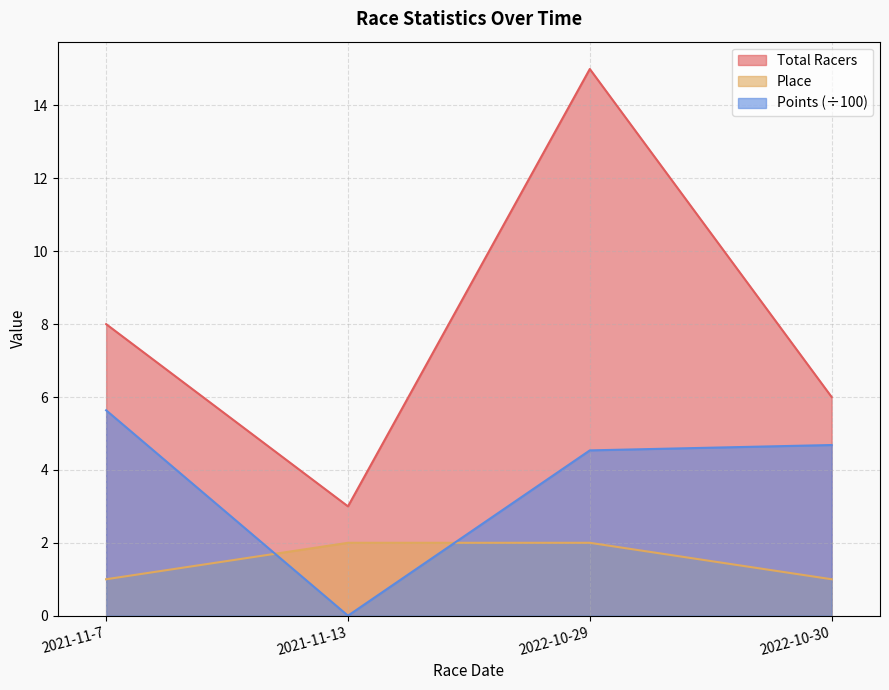

True or false: Place and Total Racers intersect in this chart.

False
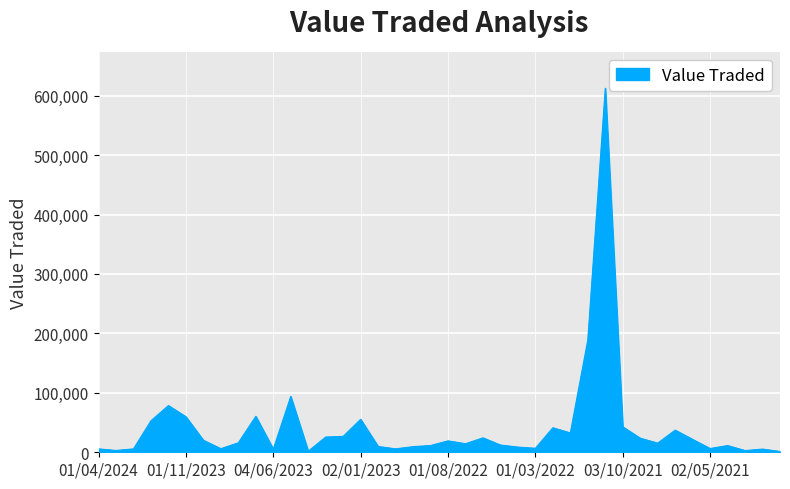

What is the greatest value displayed?

612459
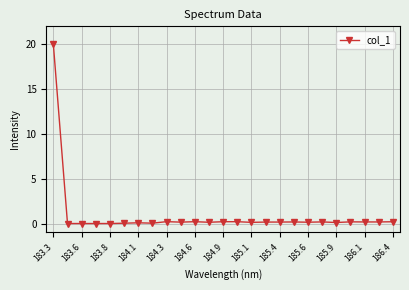

What is the average value?

0.9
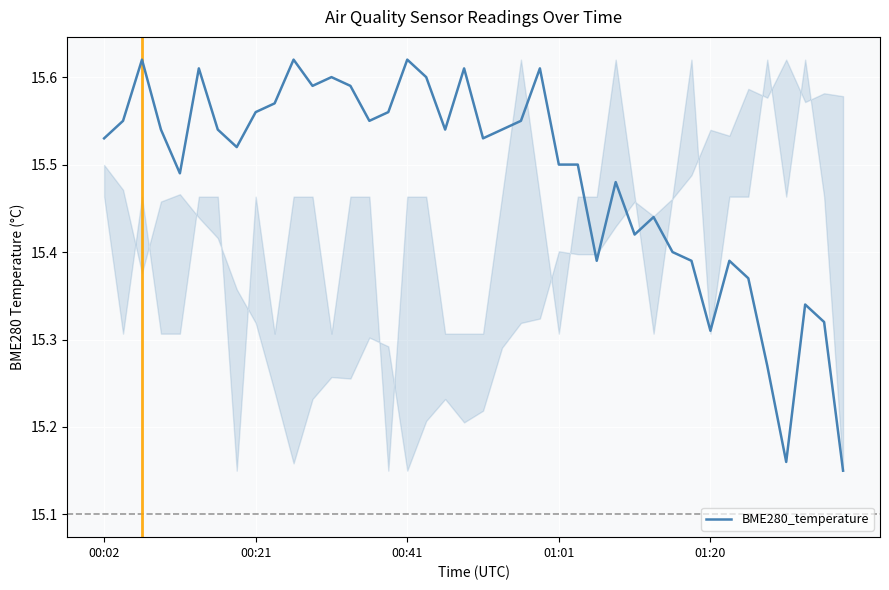

What is the difference between the maximum and minimum values?

0.5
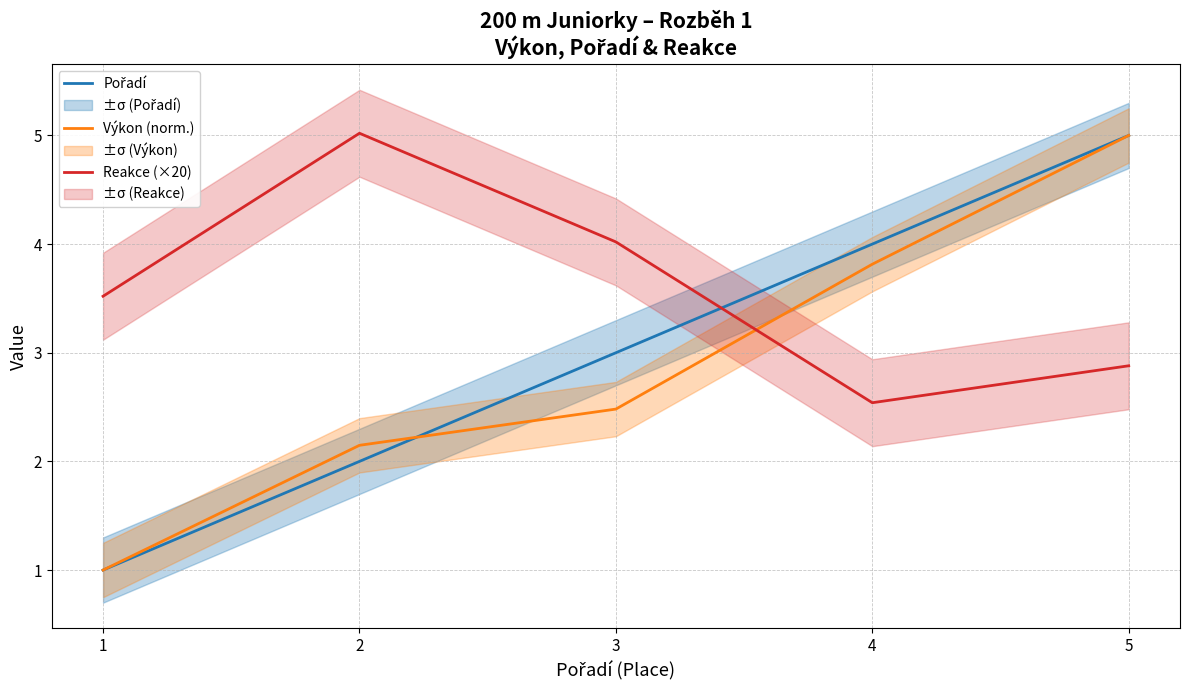

List the series in order of their peak value, highest first.

Reakce (×20), Pořadí, Výkon (norm.)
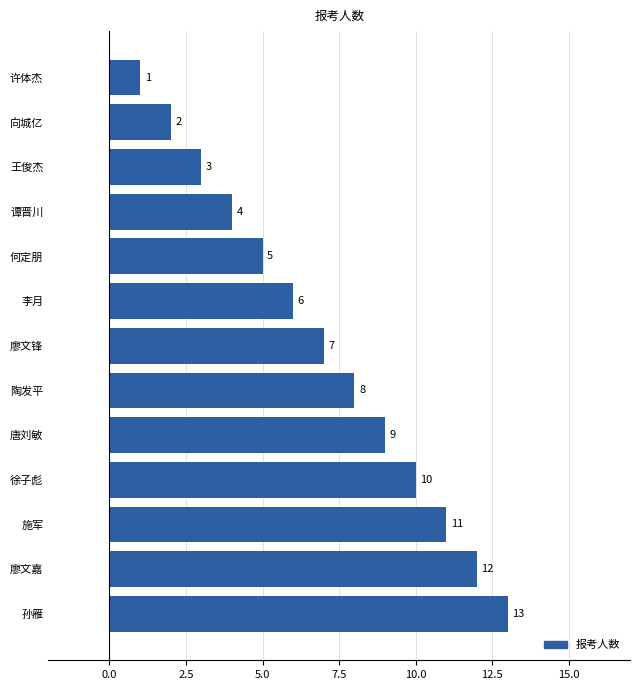

What is the change in value from 徐子彪 to 廖文嘉?

+2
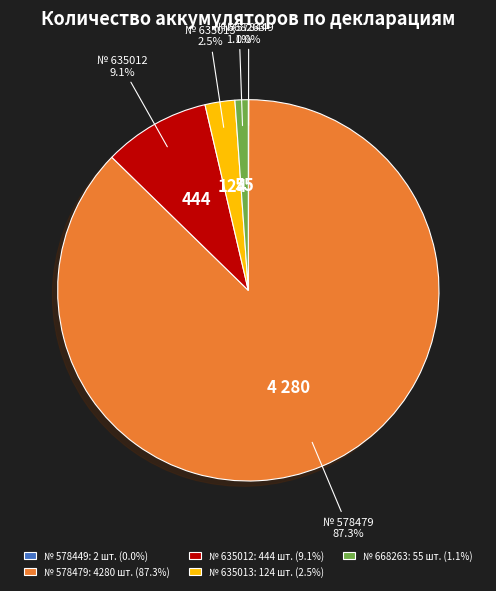

Combined, what portion of the pie is № 635012: 444 шт. (9.1%) and № 668263: 55 шт. (1.1%)?

10.2%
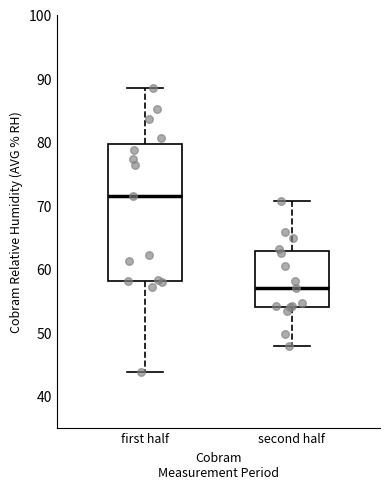

Which box is the tallest, from its lower edge to its upper edge?

first half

+++++

Convert the lines above into a JSON list of strings, one string per line, skipping blank lines and leaving out the pictures.

PROBLEM SOLUTION.
[
  "True or false: Place and Total Racers intersect in this chart.",
  "False",
  "What is the greatest value displayed?",
  "612459",
  "What is the average value?",
  "0.9",
  "What is the difference between the maximum and minimum values?",
  "0.5",
  "List the series in order of their peak value, highest first.",
  "Reakce (×20), Pořadí, Výkon (norm.)",
  "What is the change in value from 徐子彪 to 廖文嘉?",
  "+2",
  "Combined, what portion of the pie is № 635012: 444 шт. (9.1%) and № 668263: 55 шт. (1.1%)?",
  "10.2%",
  "Which box is the tallest, from its lower edge to its upper edge?",
  "first half"
]